- TESTO DELLA PAGINA -
⟨
Mangiare e bere (Es 15,22-17,16)

testo di Angelo Fracchia


Il popolo oppresso è stato liberato, ed è fuori dall’Egitto, vivo, mentre il faraone e il suo esercito sono stati coperti dal mare. L’impresa eroica è stata compiuta (da Dio), la storia può chiudersi sulla sigla finale. O almeno, è ciò che vedremmo in un film.

Gli autori del libro dell’Esodo, però, non volevano raccontarci una bella avventura di cui inorgoglirsi. Il loro obiettivo ultimo era di indicare ai lettori un percorso di fede nel quale avventurarsi: un percorso che cresce sempre, di fiducia in fiducia, di affidamento in affidamento, fino a un passaggio che può essere lancinante, che sembra minacciare la promessa stessa di vita che sta dietro e dentro alla relazione con Dio. Eppure quel passaggio, attraverso ciò che pare indicare la morte, conduce alla libertà.
⟩
- CONSEGNA -
Per favore, estrai per intero il testo della pagina qui sopra e riscrivilo parola per parola, senza alcuna modifica.

- ELENCO DATI -
⟨
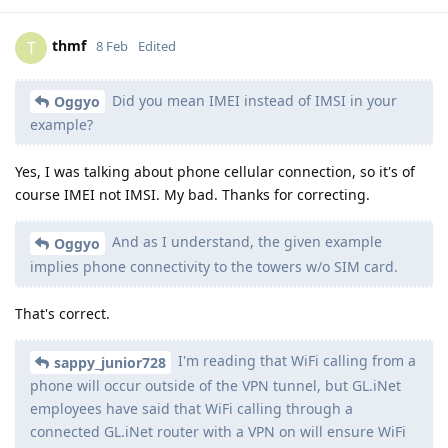
thmf
T
8 Feb
Edited
Did you mean IMEI instead of IMSI in your
Oggyo
example?
Yes, I was talking about phone cellular connection, so it's of
course IMEI not IMSI. My bad. Thanks for correcting.
And as I understand, the given example
Oggyo
implies phone connectivity to the towers w/o SIM card.
That's correct.
I'm reading that WiFi calling from a
sappy_junior728
phone will occur outside of the VPN tunnel, but GL.iNet
employees have said that WiFi calling through a
connected GL.iNet router with a VPN on will ensure WiFi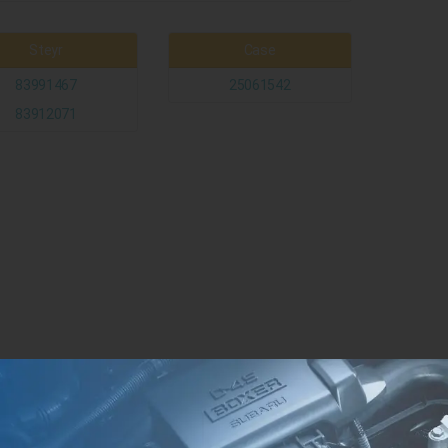
Steyr
Case
83991467
25061542
83912071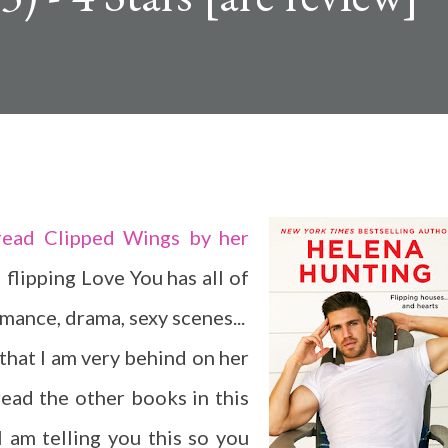
read Clipped Wings by her
 flipping Love You has all of
mance, drama, sexy scenes...
that I am very behind on her
read the other books in this
I am telling you this so you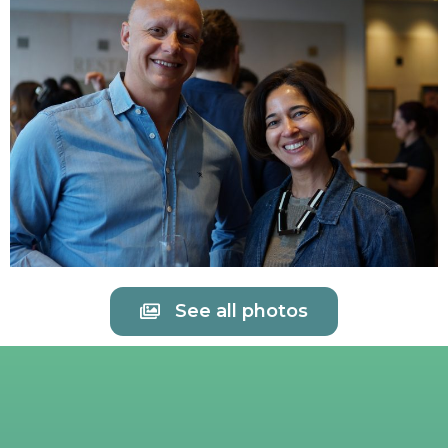
See all photos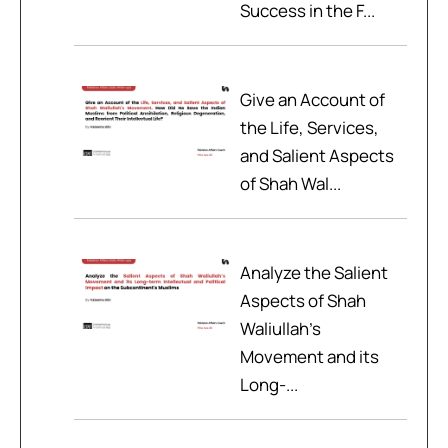
Success in the F...
Give an Account of
the Life, Services,
and Salient Aspects
of Shah Wal...
Analyze the Salient
Aspects of Shah
Waliullah’s
Movement and its
Long-...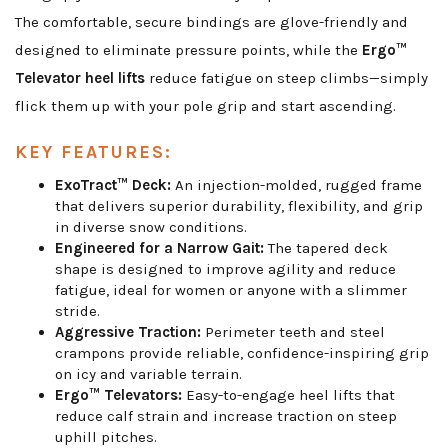
The comfortable, secure bindings are glove-friendly and
designed to eliminate pressure points, while the
Ergo™
Televator heel lifts
reduce fatigue on steep climbs—simply
flick them up with your pole grip and start ascending.
KEY FEATURES:
ExoTract™ Deck:
An injection-molded, rugged frame
that delivers superior durability, flexibility, and grip
in diverse snow conditions.
Engineered for a Narrow Gait:
The tapered deck
shape is designed to improve agility and reduce
fatigue, ideal for women or anyone with a slimmer
stride.
Aggressive Traction:
Perimeter teeth and steel
crampons provide reliable, confidence-inspiring grip
on icy and variable terrain.
Ergo™ Televators:
Easy-to-engage heel lifts that
reduce calf strain and increase traction on steep
uphill pitches.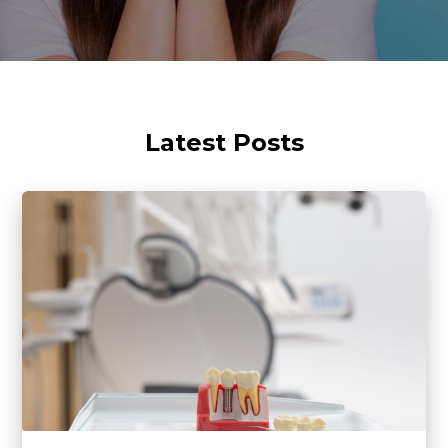
Latest Posts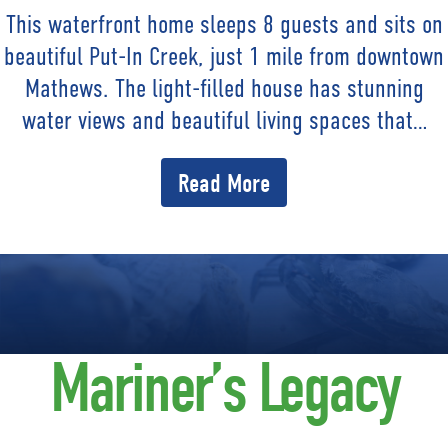
This waterfront home sleeps 8 guests and sits on
beautiful Put-In Creek, just 1 mile from downtown
Mathews. The light-filled house has stunning
water views and beautiful living spaces that…
Read More
Mariner’s Legacy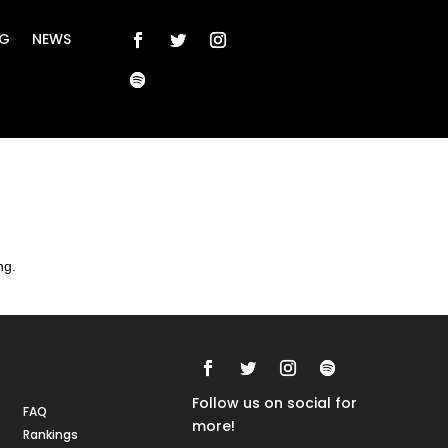
NG
NEWS
ng.
Rankings
FAQs
Follow us on social for
FAQ
more!
Rankings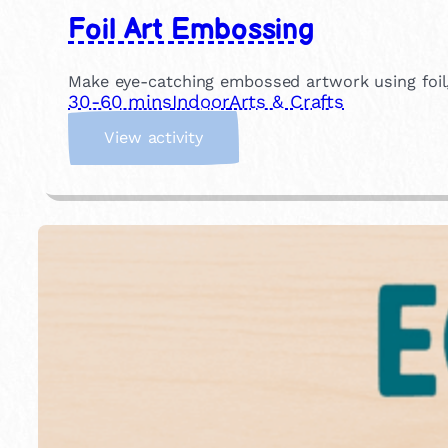
Foil Art Embossing
Make eye-catching embossed artwork using foil, g
30-60 mins
Indoor
Arts & Crafts
:
View activity
F
o
i
l
A
r
t
E
m
b
o
s
s
i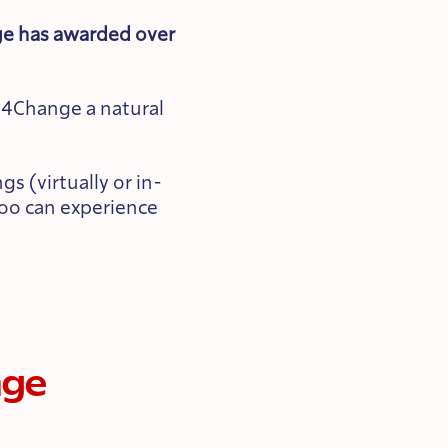
ge has awarded over
d4Change a natural
s (virtually or in-
too can experience
nge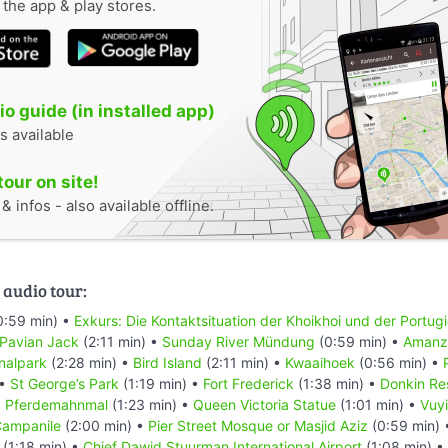
n the app & play stores.
o guide (in installed app)
s available
tour on site!
 infos - also available offline.
 audio tour:
0:59 min) •
Exkurs: Die Kontaktsituation der Khoikhoi und der Portug
 Pavian Jack
(2:11 min) •
Sunday River Mündung
(0:59 min) •
Amanzi
nalpark
(2:28 min) •
Bird Island
(2:11 min) •
Kwaaihoek
(0:56 min) •
 •
St George’s Park
(1:19 min) •
Fort Frederick
(1:38 min) •
Donkin Re
•
Pferdemahnmal
(1:23 min) •
Queen Victoria Statue
(1:01 min) •
Vuyi
ampanile
(2:00 min) •
Pier Street Mosque or Masjid Aziz
(0:59 min)
(1:18 min) •
Chief Dawid Stuurman Internațional Airport
(1:08 min) •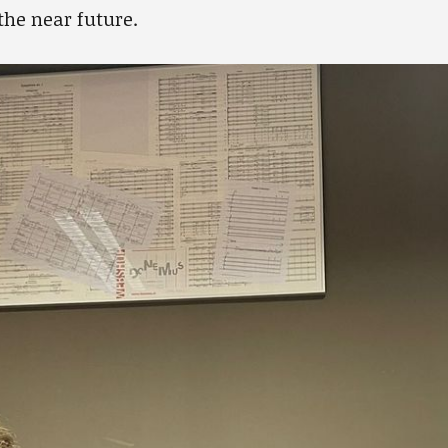
the near future.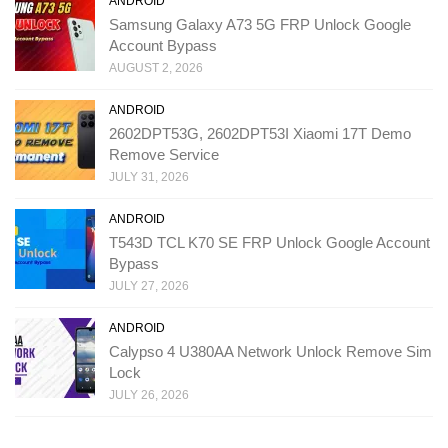
ANDROID
Samsung Galaxy A73 5G FRP Unlock Google
Account Bypass
AUGUST 2, 2026
ANDROID
2602DPT53G, 2602DPT53I Xiaomi 17T Demo
Remove Service
JULY 31, 2026
ANDROID
T543D TCL K70 SE FRP Unlock Google Account
Bypass
JULY 27, 2026
ANDROID
Calypso 4 U380AA Network Unlock Remove Sim
Lock
JULY 26, 2026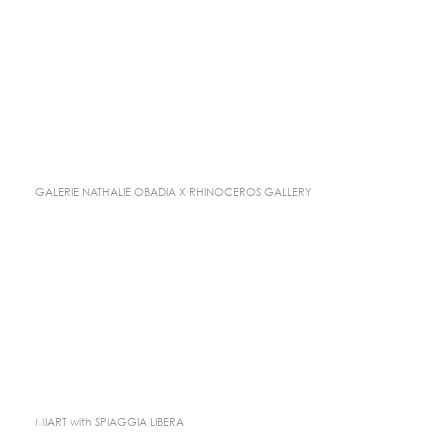
GALERIE NATHALIE OBADIA X RHINOCEROS GALLERY
MIART with SPIAGGIA LIBERA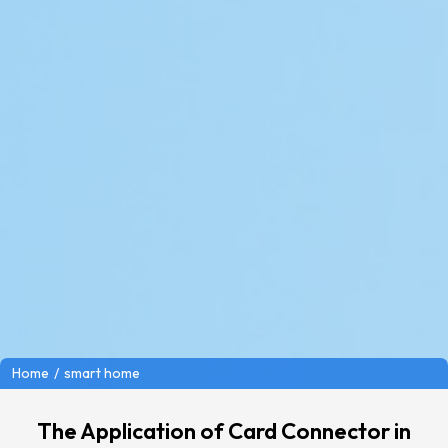
/
smart home
Home
The Application of Card Connector in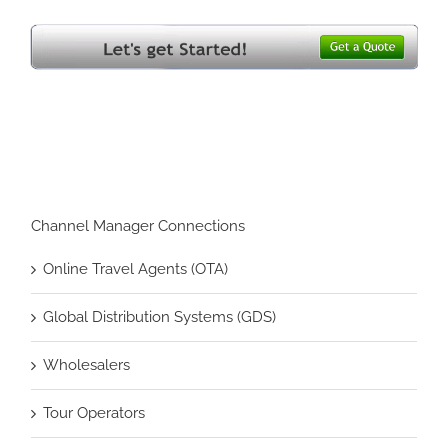
Channel Manager Connections
Online Travel Agents (OTA)
Global Distribution Systems (GDS)
Wholesalers
Tour Operators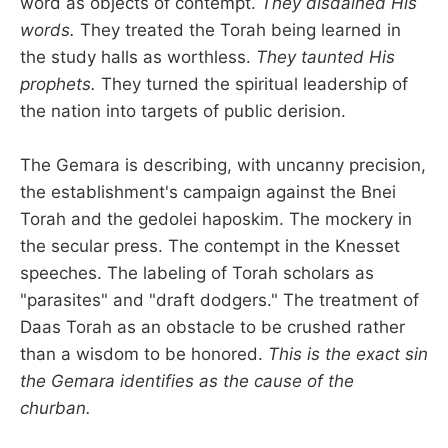
word as objects of contempt.
They disdained His
words.
They treated the Torah being learned in
the study halls as worthless.
They taunted His
prophets.
They turned the spiritual leadership of
the nation into targets of public derision.
The Gemara is describing, with uncanny precision,
the establishment's campaign against the Bnei
Torah and the gedolei haposkim. The mockery in
the secular press. The contempt in the Knesset
speeches. The labeling of Torah scholars as
"parasites" and "draft dodgers." The treatment of
Daas Torah as an obstacle to be crushed rather
than a wisdom to be honored.
This is the exact sin
the Gemara identifies as the cause of the
churban.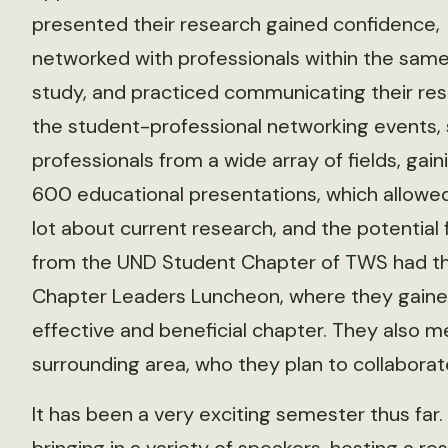
presented their research gained confidence,
networked with professionals within the same
study, and practiced communicating their res
the student-professional networking events,
professionals from a wide array of fields, gai
600 educational presentations, which allowe
lot about current research, and the potential f
from the UND Student Chapter of TWS had th
Chapter Leaders Luncheon, where they gained 
effective and beneficial chapter. They also m
surrounding area, who they plan to collaborat
It has been a very exciting semester thus far.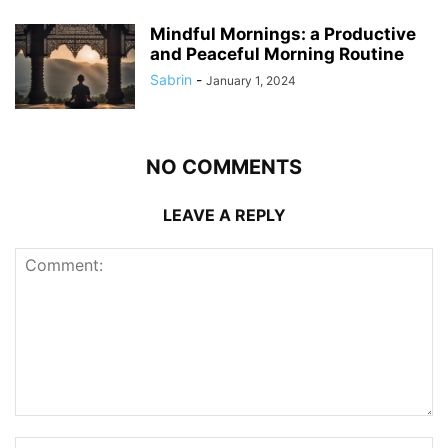
Mindful Mornings: a Productive
and Peaceful Morning Routine
Sabrin
-
January 1, 2024
NO COMMENTS
LEAVE A REPLY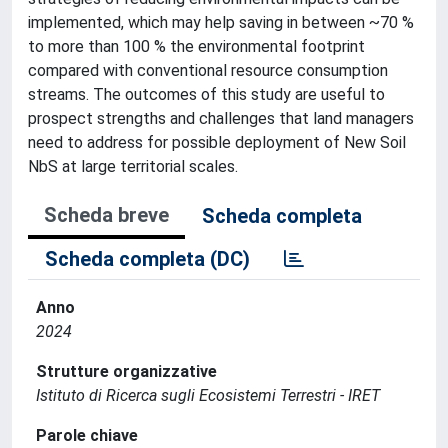
implemented, which may help saving in between ~70 %
to more than 100 % the environmental footprint
compared with conventional resource consumption
streams. The outcomes of this study are useful to
prospect strengths and challenges that land managers
need to address for possible deployment of New Soil
NbS at large territorial scales.
Scheda breve
Scheda completa
Scheda completa (DC)
Anno
2024
Strutture organizzative
Istituto di Ricerca sugli Ecosistemi Terrestri - IRET
Parole chiave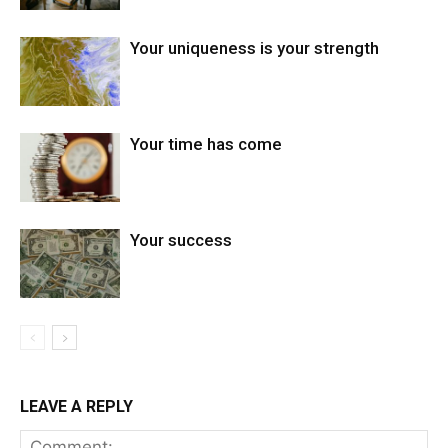
Your uniqueness is your strength
Your time has come
Your success
LEAVE A REPLY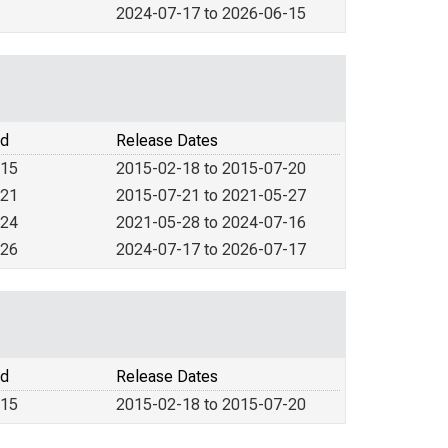
2024-07-17 to 2026-06-15
od
Release Dates
015
2015-02-18 to 2015-07-20
021
2015-07-21 to 2021-05-27
024
2021-05-28 to 2024-07-16
026
2024-07-17 to 2026-07-17
od
Release Dates
015
2015-02-18 to 2015-07-20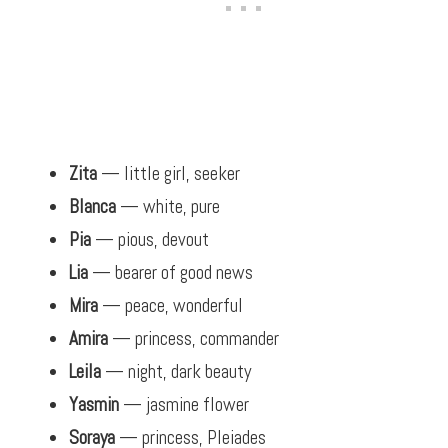
Zita
— little girl, seeker
Blanca
— white, pure
Pia
— pious, devout
Lia
— bearer of good news
Mira
— peace, wonderful
Amira
— princess, commander
Leila
— night, dark beauty
Yasmin
— jasmine flower
Soraya
— princess, Pleiades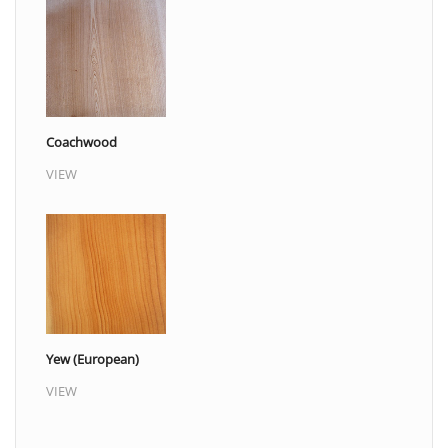
Coachwood
VIEW
Yew (European)
VIEW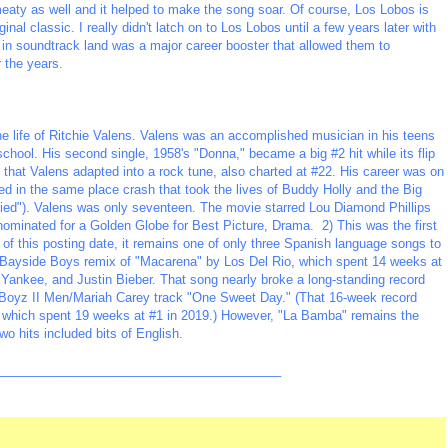
meaty as well and it helped to make the song soar. Of course, Los Lobos is
ginal classic. I really didn't latch on to Los Lobos until a few years later with
r in soundtrack land was a major career booster that allowed them to
 the years.
e life of Ritchie Valens. Valens was an accomplished musician in his teens
 school. His second single, 1958's "Donna," became a big #2 hit while its flip
 that Valens adapted into a rock tune, also charted at #22. His career was on
died in the same place crash that took the lives of Buddy Holly and the Big
ied"). Valens was only seventeen. The movie starred Lou Diamond Phillips
 nominated for a Golden Globe for Best Picture, Drama. 2) This was the first
of this posting date, it remains one of only three Spanish language songs to
 Bayside Boys remix of "Macarena" by Los Del Rio, which spent 14 weeks at
Yankee, and Justin Bieber. That song nearly broke a long-standing record
s Boyz II Men/Mariah Carey track "One Sweet Day." (That 16-week record
 which spent 19 weeks at #1 in 2019.) However, "La Bamba" remains the
wo hits included bits of English.
_________________________________________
⟩
- RISULTATO -
Mangiare e bere (Es 15,22-17,16)

testo di Angelo Fracchia


Il popolo oppresso è stato liberato, ed è fuori dall’Egitto, vivo, mentre il faraone e il suo esercito sono stati coperti dal mare. L’impresa eroica è stata compiuta (da Dio), la storia può chiudersi sulla sigla finale. O almeno, è ciò che vedremmo in un film.

Gli autori del libro dell’Esodo, però, non volevano raccontarci una bella avventura di cui inorgoglirsi. Il loro obiettivo ultimo era di indicare ai lettori un percorso di fede nel quale avventurarsi: un percorso che cresce sempre, di fiducia in fiducia, di affidamento in affidamento, fino a un passaggio che può essere lancinante, che sembra minacciare la promessa stessa di vita che sta dietro e dentro alla relazione con Dio. Eppure quel passaggio, attraverso ciò che pare indicare la morte, conduce alla libertà.